Overview

Problem:

Are you a chicken?  
<host>:<port>  
https://2017.notmalware.ru/90ac48d8e27c81628dd56a6e3926a18cd6a399c3/insanity.tar.bz2  

Unlike my last write up - I did a lot of the work in solving this challenge so this write up will be a bit more detailed. In this challenge we were given a tar.bz2 (that was really an xz compressed file). This file contained an x64 binary (insanity) and 2 shared objects (libpocketsphinx.so.3 and libsphinxbase.so.3).

I started by searching for pocketsphinx to get an idea of what the shared library implements and quickly discovered the github page indicating that it does speech recognition. This tells me that at some point I will most likely need to send an audio file to the service to do something.

model

The first step was getting the program to run more than printing an error Failed to create recognizer, see log for details. Of course there's no log, but looking at the git repo for pocketsphinx and the code

  v4 = cmd_ln_init(
         0LL,
         v3,
         1LL,
         "-hmm",
         "./model/en-us",
         "-lm",
         "./model/en-us.lm.bin",
         "-dict",
         "./model/cmudict-en-us.dict",
         0LL);

shows that I need some sort of model files. Luckily the git repo has the files that worked. Doing a ln -s pocketsphinx/model/en-us/ model fixes the problem and lets the program start.

Audio

The next step was to get some audio to feed into the program and determine the proper format. I searched for some text 2 speech websites and found http://www.text2speech.net that I was able to use to create some audio mp3s (the site has changed format a bit since the competition, previously you could set volume level and voice).

pre-processing

The next step was getting the file into the application. A 4 byte length is read, then that amount of data is read and fed into inflate - so the data is compressed with zlib. The next step is to figure out what a block of simd instructions was doing:

*((_QWORD *)&v63 + 1) = 0x8000800080008000LL;
*(_QWORD *)&v63 = 0x8000800080008000LL;
v15 = _mm_stream_load_si128((__m128i *)&v63);  
do  
{
    v16 = _mm_stream_load_si128(v12);
    v17 = _mm_stream_load_si128(v12 + 1);
    _mm_stream_si128(v13, _mm_xor_si128(_mm_unpacklo_epi8(0LL, v16), v15));
    _mm_stream_si128(v13 + 1, _mm_xor_si128(_mm_unpackhi_epi8(0LL, v16), v15));
    _mm_stream_si128(v13 + 2, _mm_xor_si128(_mm_unpacklo_epi8(0LL, v17), v15));
    _mm_stream_si128(v13 + 3, _mm_xor_si128(_mm_unpackhi_epi8(0LL, v17), v15));
    v13 += 4;
    v12 += 2;
    --v14;
}
while ( v14 );  

To do this, I set a breakpoint before this block of instructions and took a look at the input and then a breakpoint at the end, and compared the input to the output.

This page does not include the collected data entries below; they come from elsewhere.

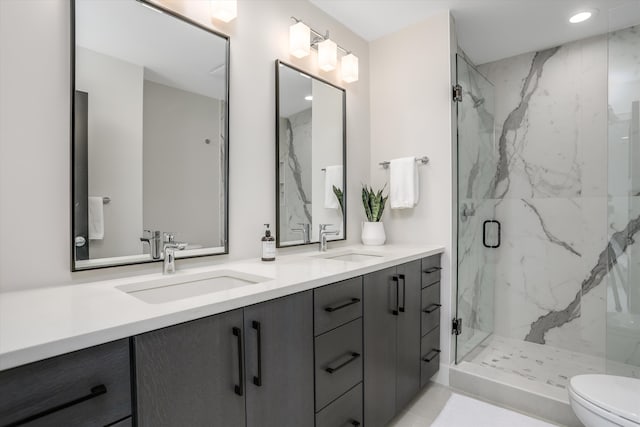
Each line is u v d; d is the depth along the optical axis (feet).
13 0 3.41
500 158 9.59
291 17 6.57
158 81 4.59
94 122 3.98
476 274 8.66
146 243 4.44
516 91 9.35
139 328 2.50
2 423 1.93
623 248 6.31
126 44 4.28
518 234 9.29
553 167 8.77
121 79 4.22
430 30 7.73
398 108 8.32
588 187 8.30
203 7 5.14
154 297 4.03
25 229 3.49
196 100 5.00
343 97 7.85
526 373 7.23
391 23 7.97
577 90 8.47
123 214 4.23
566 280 8.59
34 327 2.33
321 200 7.24
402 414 6.27
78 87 3.85
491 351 8.50
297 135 6.63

Looking at the difference, an input of 0x41 0x42 0x43 0x44 was converted to 0x00 0xc1 0x00 0xc2 0x00 0xc3 0x00 0xc4. At first I just assumed looking at the xor value that it was only xoring with 0x8000, but it turns out it's taking an 8 bit value and essentially multiplying it by 256 (turning it into a 16 bit value) and then xoring it with 0x8000.

speech 2 text

The next step was to figure out the correct format for the data. Looking at the tutorial we see that it needs to be a single-channel (monaural), little-endian, unheadered 16-bit signed PCM audio file sampled at 16000 Hz. So the next step was converting it. Luckily linux has command line utilities for just about everything and a quick google search (or dozen) lead to the magic command line of:
ffmpeg -y -i "$in" -f s8 -acodec pcm_s8 -ar 16000 -ac 1 $out.raw to convert an mp3 into a raw file with the correct format. I wish I could say that I immediately knew that I needed to do 8 bit because of the pre-processing done but there was a lot of trial and error in getting the correct format (including sending the sample files in the pocketphoenix repo)

text processing

The next step was to figure out what it was doing with the text processing:

insanity_count = 0;  
input_idx = 0;  
decoded_text = ps_get_hyp(v5, &v61);  
while ( *(_BYTE *)(decoded_text + input_idx) && (unsigned int)(data_idx - 2) <= 1000 )  
{
    if ( !memcmp((const void *)(decoded_text + input_idx), "insanity ", 9uLL) )
    {
        ++insanity_count;
        input_idx += 9;
    }
    else
    {
        if ( memcmp((const void *)(decoded_text + input_idx), "insane", 7uLL) )
            goto reloop;
        v22 = insanity_count;
        input_idx += 7;
        insanity_count = 0;
        opcode_buf[data_idx++] = v22;
    }
}

as we can see it is counting the times the word insanity appears and then when the word insane appears it stores this count into some buffer. So the next step was putting together an audio file of insanity and insane. Luckily with the help of that text2speech website and ffmpeg getting the speech2text for a single word went pretty quick. The next step was putting together a "sentence" that would properly decode.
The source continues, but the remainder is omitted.